The US consumer is losing the ability to satisfy the Bonar buyer because he's running short of cash-out refi money. As the chart by O'Toole above shows, twice as many consumers are in danger of getting thrown out of the house they purchased with a suicide loan compared to a year ago. The picture below shows that holders of said suicide loans are concentrated in areas where the most real estate speculation has occurred.
Affection for Bonars will shift to more attractive shares, such as those issued by Euro, Inc. Not that Euro, Inc. is a better run business than USA, Inc., and housing bubbles are collapsing there as well. But euro shares are issued according to bureaucratic rules, whereas shares in USA, Inc. are issued in quantities determined more by the relationship between the geeks with their hands on the "print" lever and the jocks with their hands on the "spend" lever. Sometimes the relationship is not too healthy.
The IMF knows that no holder of piles of Bonars, such as China or Japan, wants to see the value of their Bonar reverves decline, so they will never sell. The optimists refer to this as a "balance" whereas we refer to it as Economic Mutually Assured Destruction. The realists understand that should foreign lenders fall out of love with shares of USA, Inc., the Bonar, because the US consumer can't continue buying the flat panel TVs the lenders are selling using the cash he pulls out of his home equity or the revolving credit supplied by US PayDay Loan banking system, the Oh yes, it can happen here event happens.

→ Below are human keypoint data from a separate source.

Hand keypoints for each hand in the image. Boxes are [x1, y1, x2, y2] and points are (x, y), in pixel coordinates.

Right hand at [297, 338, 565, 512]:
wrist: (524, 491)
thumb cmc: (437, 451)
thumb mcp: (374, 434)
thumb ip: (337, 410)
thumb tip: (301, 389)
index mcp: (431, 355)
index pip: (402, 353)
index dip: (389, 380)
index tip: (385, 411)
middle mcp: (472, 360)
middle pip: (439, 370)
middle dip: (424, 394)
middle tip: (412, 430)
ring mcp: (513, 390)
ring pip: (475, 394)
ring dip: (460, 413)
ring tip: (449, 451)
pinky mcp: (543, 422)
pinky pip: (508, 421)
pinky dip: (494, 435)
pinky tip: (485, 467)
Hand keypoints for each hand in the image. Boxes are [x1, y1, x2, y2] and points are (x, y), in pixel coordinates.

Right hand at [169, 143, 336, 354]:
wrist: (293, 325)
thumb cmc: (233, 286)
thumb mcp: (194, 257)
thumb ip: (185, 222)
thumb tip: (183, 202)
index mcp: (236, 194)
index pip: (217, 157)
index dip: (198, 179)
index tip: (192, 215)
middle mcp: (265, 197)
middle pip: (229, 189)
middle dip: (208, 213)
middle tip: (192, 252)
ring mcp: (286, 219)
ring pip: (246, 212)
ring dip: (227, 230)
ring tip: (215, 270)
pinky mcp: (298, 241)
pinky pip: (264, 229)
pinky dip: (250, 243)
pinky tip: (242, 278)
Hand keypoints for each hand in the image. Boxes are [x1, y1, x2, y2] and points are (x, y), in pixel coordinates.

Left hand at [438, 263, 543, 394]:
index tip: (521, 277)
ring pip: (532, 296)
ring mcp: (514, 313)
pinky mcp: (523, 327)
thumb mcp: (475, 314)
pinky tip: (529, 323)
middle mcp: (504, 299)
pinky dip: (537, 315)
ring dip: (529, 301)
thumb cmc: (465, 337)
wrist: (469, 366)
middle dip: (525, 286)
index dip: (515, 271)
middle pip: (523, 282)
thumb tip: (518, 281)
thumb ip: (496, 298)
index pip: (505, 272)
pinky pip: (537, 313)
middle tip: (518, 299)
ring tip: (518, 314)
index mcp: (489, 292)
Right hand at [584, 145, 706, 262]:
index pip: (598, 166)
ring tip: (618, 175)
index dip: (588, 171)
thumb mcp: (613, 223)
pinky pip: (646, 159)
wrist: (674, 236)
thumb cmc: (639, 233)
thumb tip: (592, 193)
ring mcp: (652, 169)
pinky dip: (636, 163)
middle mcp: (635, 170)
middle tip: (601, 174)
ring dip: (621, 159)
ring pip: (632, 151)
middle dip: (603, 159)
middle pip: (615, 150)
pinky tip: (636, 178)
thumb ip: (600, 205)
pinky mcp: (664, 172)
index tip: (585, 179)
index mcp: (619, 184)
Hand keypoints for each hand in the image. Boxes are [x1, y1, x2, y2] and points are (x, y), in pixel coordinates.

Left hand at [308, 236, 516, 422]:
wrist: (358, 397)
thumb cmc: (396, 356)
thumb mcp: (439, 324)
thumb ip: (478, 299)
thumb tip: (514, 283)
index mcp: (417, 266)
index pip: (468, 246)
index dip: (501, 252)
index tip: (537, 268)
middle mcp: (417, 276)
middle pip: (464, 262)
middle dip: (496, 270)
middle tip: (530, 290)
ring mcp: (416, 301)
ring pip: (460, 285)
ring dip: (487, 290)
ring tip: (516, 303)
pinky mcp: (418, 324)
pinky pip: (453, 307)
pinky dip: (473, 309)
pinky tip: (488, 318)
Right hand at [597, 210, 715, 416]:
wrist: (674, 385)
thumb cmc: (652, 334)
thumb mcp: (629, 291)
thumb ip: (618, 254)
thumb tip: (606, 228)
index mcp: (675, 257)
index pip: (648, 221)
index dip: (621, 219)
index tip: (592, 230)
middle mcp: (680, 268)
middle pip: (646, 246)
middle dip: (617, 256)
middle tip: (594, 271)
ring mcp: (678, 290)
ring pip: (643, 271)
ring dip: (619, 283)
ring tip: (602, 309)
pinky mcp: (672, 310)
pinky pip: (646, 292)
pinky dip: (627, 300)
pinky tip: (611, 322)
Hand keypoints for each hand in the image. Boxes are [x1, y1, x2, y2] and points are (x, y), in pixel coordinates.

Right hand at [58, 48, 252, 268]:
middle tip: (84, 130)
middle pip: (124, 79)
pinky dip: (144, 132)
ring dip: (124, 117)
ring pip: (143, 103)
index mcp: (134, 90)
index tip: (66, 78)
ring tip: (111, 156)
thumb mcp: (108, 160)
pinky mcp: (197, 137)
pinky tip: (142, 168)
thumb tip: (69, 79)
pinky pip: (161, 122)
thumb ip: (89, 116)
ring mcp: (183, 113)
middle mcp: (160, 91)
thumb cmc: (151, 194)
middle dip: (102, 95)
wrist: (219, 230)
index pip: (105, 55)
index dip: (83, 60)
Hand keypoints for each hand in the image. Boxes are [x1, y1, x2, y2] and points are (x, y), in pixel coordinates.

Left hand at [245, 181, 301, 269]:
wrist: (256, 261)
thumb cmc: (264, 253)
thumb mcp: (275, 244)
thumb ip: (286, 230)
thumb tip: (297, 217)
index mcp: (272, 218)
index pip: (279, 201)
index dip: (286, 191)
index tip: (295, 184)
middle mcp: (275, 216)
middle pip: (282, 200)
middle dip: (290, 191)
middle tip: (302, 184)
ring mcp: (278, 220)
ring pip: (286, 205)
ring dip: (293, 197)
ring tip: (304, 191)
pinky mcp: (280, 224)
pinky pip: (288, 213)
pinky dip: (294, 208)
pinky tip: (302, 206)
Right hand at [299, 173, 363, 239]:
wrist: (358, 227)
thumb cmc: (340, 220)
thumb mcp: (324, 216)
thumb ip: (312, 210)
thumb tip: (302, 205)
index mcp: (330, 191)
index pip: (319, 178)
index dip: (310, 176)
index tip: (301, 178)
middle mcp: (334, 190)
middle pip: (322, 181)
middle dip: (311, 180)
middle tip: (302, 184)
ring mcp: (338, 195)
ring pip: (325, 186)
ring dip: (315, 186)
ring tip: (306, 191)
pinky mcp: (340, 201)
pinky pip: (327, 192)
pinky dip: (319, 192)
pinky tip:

Among the lenders the optimists assume will never sell, a race to the bottom begins in the manner of the currency crisis in Asia in 1997 – last guy out's a rotten egg. But actually selling is not necessary to create problems. If foreign purchasers of US assets merely slows and the rate of purchases decline from their current lofty rate of 80% of issuance to, say, 60% as in the year 2000, the self-reinforcing dynamic that the IMF warns about might begin: US interest rates climb and the US Bonar declines, US consumption of exports further declines as imports become more expensive and consumers have less access to cheap credit, making Bonar denominated assets less attractive for foreign lenders, and so on. The traditional method of ending such a cycle when it has happened in other countries: the central banks cranks up interest rates, which tends to slow the economy even more and make matters worse.
* Bonar: From now on, the US dollar will be referred to on iTulip.com as the Bonar, a name given to the dollar by forum poster brian4 on indexcalls.com. The dollars you spend today have little in common with the dollars of old, except in name. The power of the US dollar brand remains, but the quality behind the brand was long ago squandered.